Остается непонятным, почему последующие миры так мало друг от друга отличаются, но это можно отнести на счет узкого кругозора человечества.
Ньютон сам, по сути дела, выбрал цепочку миров, в которой яблоко было все ближе и ближе к земле, а меня от открытия Америки отделяет промежуток не больший, чем от написания следующей буквы.
В доказательство своей мысли Раниус мог бы воспользоваться громадным опытом обнаружения ведьм, известной их способностью неожиданно перемещаться в пространстве и оказывать влияние на весьма отдаленные предметы, но его испугала возможность апатии, которая захлестнула бы плененное человечество. Поэтому он не мог выразить свою мысль слишком ясно.
Раниус написал только: "Господу проще наблюдать за заключенными во времени, чем дать им свободу. Время смерти всего сущего уже близко, оно – сейчас, и когда последний из нас будет призван, время уйдет вместе с ним"
Возникшая в фантастике XX века полемика вокруг возможности путешествий во времени была снята еще до возникновения: нет причины или следствия, нет причинно-следственной связи, нарушить которую черезвычайно опасно ( или невозможно), мы сами все это придумываем и выбираем.
Всю свою историю человечество ищет наиболее удобный мир, чтобы "спокойствие и вера пришли к нему", или чтобы, найдя его, этого не заметить.

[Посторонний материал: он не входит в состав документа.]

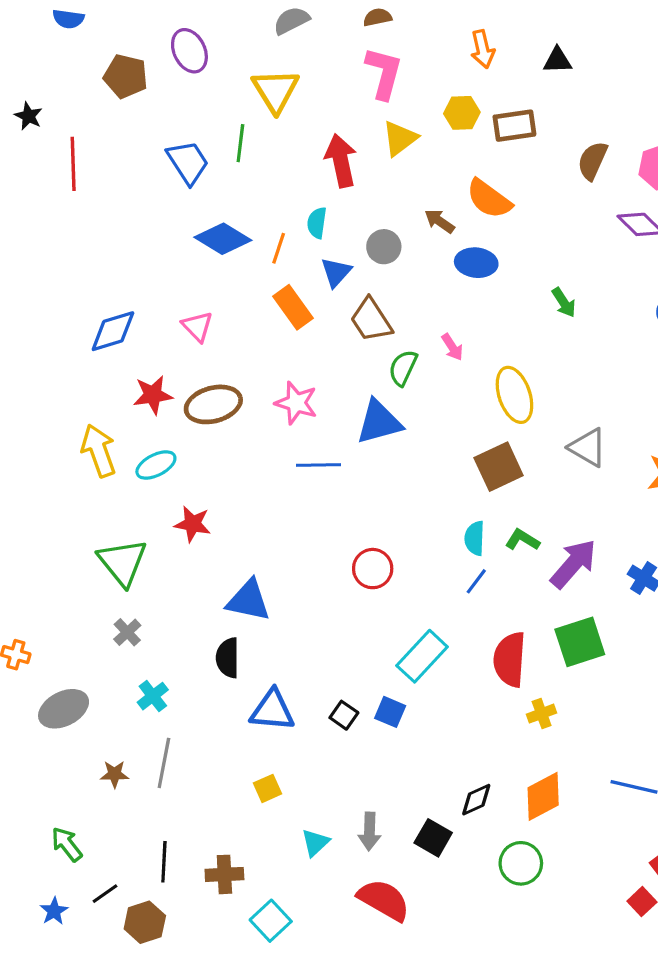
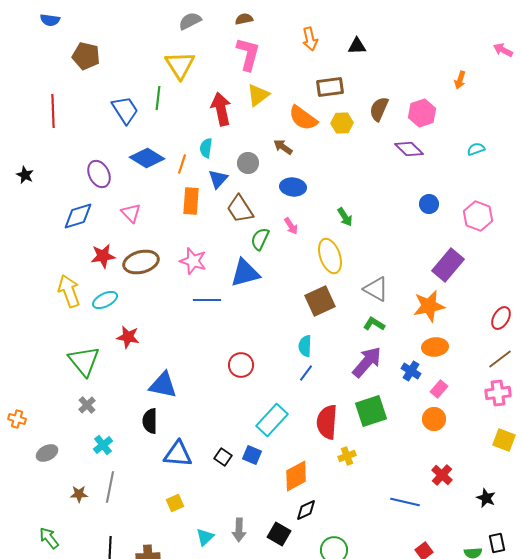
purple ellipse: (189, 51) -> (99, 174), moved
yellow hexagon: (462, 113) -> (342, 123), moved
black star: (29, 116) -> (25, 175), moved
orange semicircle: (489, 199) -> (303, 118), moved
blue ellipse: (476, 263) -> (293, 187), moved
green arrow: (564, 302) -> (345, 217), moved
orange rectangle: (293, 307) -> (191, 201), turned 40
green L-shape: (522, 540) -> (374, 324), moved
gray ellipse: (64, 709) -> (47, 453), size x0.7
orange diamond: (543, 796) -> (296, 476), moved

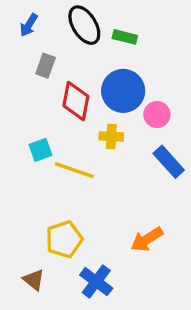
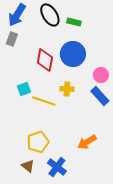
blue arrow: (29, 25) -> (17, 15), size x1.6
gray rectangle: (46, 66) -> (12, 39), moved
pink circle: (157, 115) -> (101, 75), moved
yellow cross: (111, 136) -> (67, 89), moved
brown triangle: (34, 280) -> (28, 166), moved

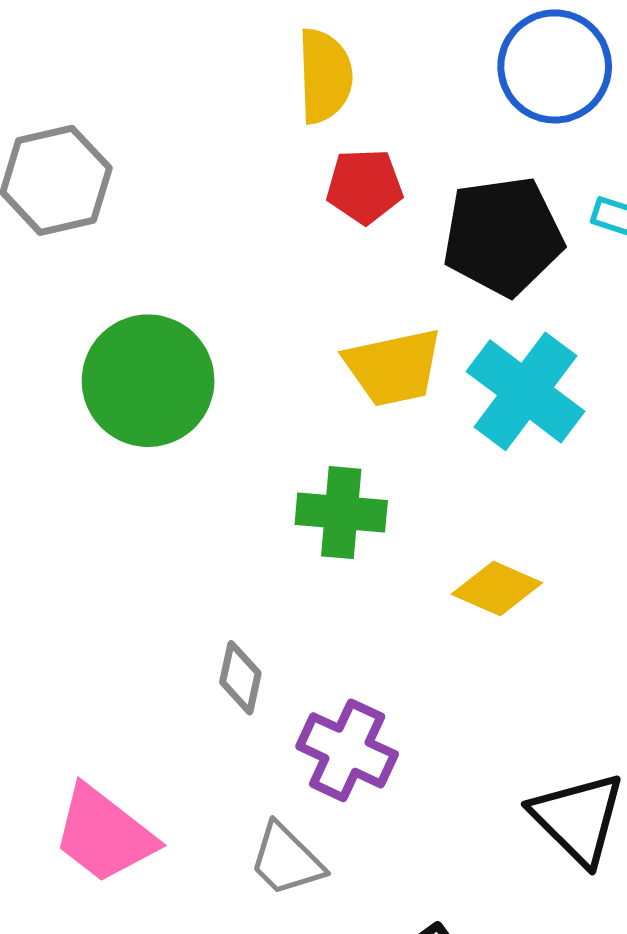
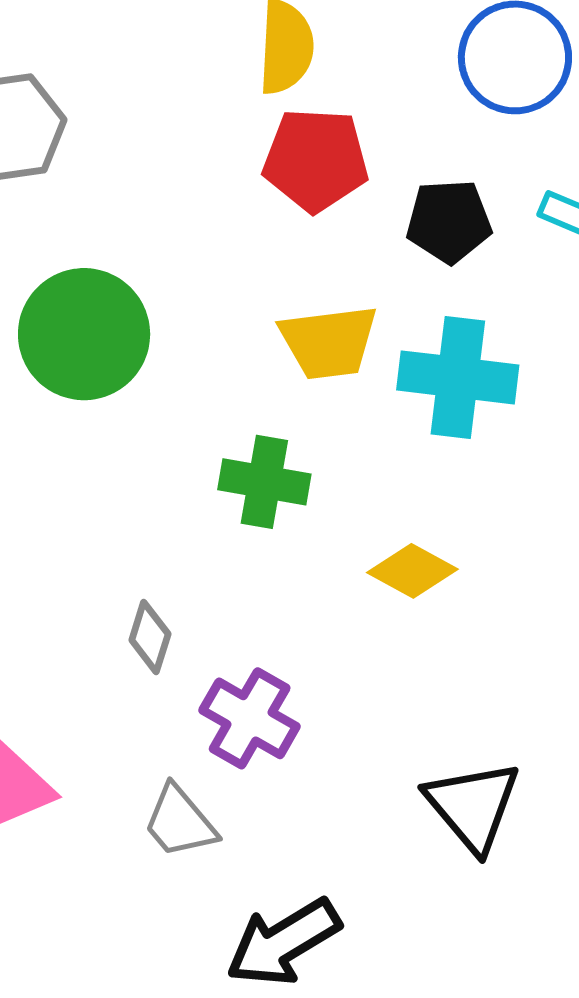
red pentagon: (364, 186) -> (316, 160), size x1.4
black pentagon: (503, 236) -> (449, 221), size x0.7
cyan cross: (525, 391) -> (458, 377), turned -35

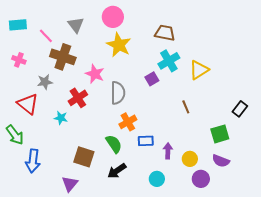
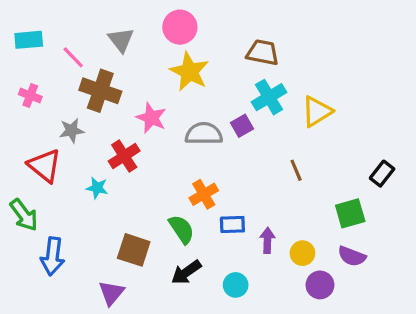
gray semicircle: (118, 93) -> (204, 134), moved, turned -90
cyan circle: (157, 179) -> (236, 285), moved

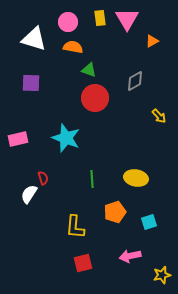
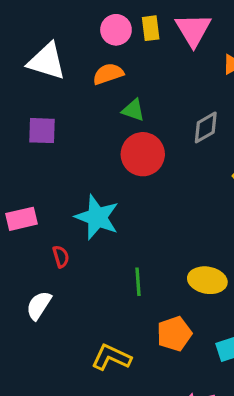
pink circle: (68, 22) -> (116, 30), moved
orange semicircle: (73, 47) -> (108, 74), turned -30
red semicircle: (43, 178) -> (61, 257), moved
yellow L-shape: (75, 227) -> (111, 357), turned 110

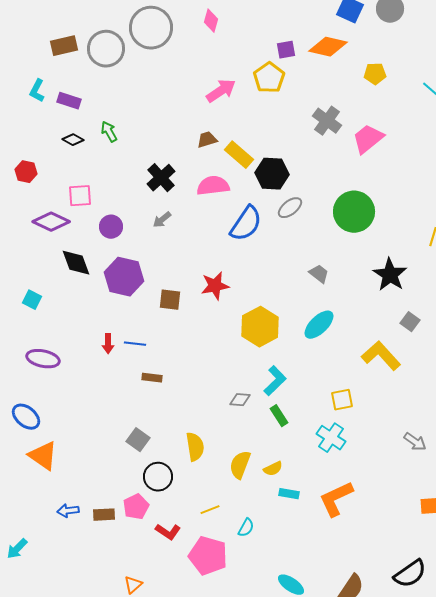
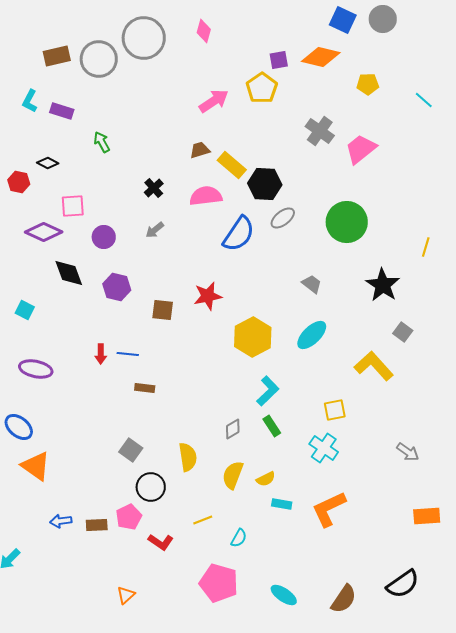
black diamond: (73, 140) -> (48, 163), moved
black cross: (161, 178) -> (154, 188), size x0.7
purple hexagon: (124, 277) -> (117, 287), size x0.7
gray diamond: (240, 400) -> (233, 429), moved, turned -35
pink pentagon: (208, 556) -> (219, 583), moved

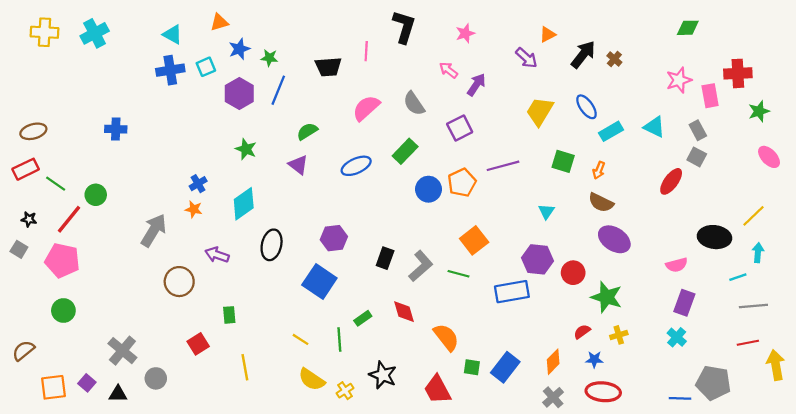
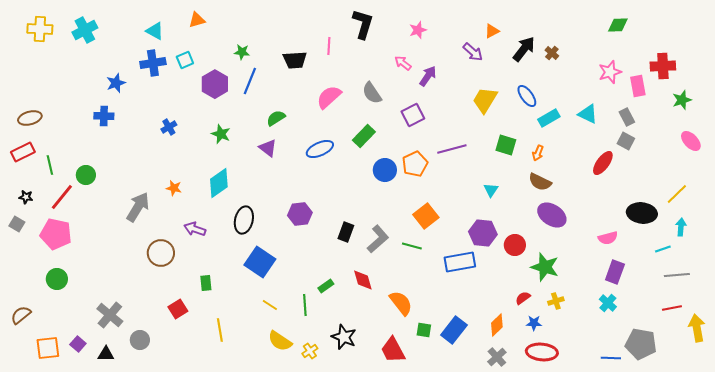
blue star: (239, 49) -> (116, 83), moved
green line: (56, 184) -> (50, 165), turned 42
blue cross: (198, 184) -> (169, 127), moved
blue square: (319, 282) -> (260, 262), moved

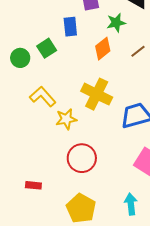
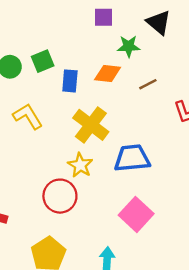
blue rectangle: (70, 27) -> (70, 81), moved
orange diamond: (103, 49) -> (108, 73), turned 35
yellow star: (66, 119) -> (80, 165), moved, turned 30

Отягощенный знаниями человек понимает, что мир стремится к устойчивости, на самом же деле, это сам человек ищет абсолютной неизменности и комфорта ,чтобы окружающая его Вселенная пришла в соответствие с сутью его Несвободы. Поиски до сих пор не окончены и каждый ищущий умирает. Возможно, что искомое именно Там, но мне хочется верить, что я найду в себе силы, чтобы перешагнуть непрозрачную преграду и оказаться рядом с моим другом и женой.
Видимо, Раниус надеялся на то, что сумеет уйти от возмездия, улизнув в мир, в котором нет ничего – ни времени, ни церкви, ни даже Бога. Возможно, он осуществил свой замысел, воспользовавшись древним знанием алхимии, и нам только кажется, что его жизнь оборвалась где-то в шестнадцатом веке несуществующего времени.
Теперь, после этой книги, у меня уже нет сил вглядываться в ночное небо,чувствуя за этим движением покой несравненно лучшей, но абсолютно невозможной жизни.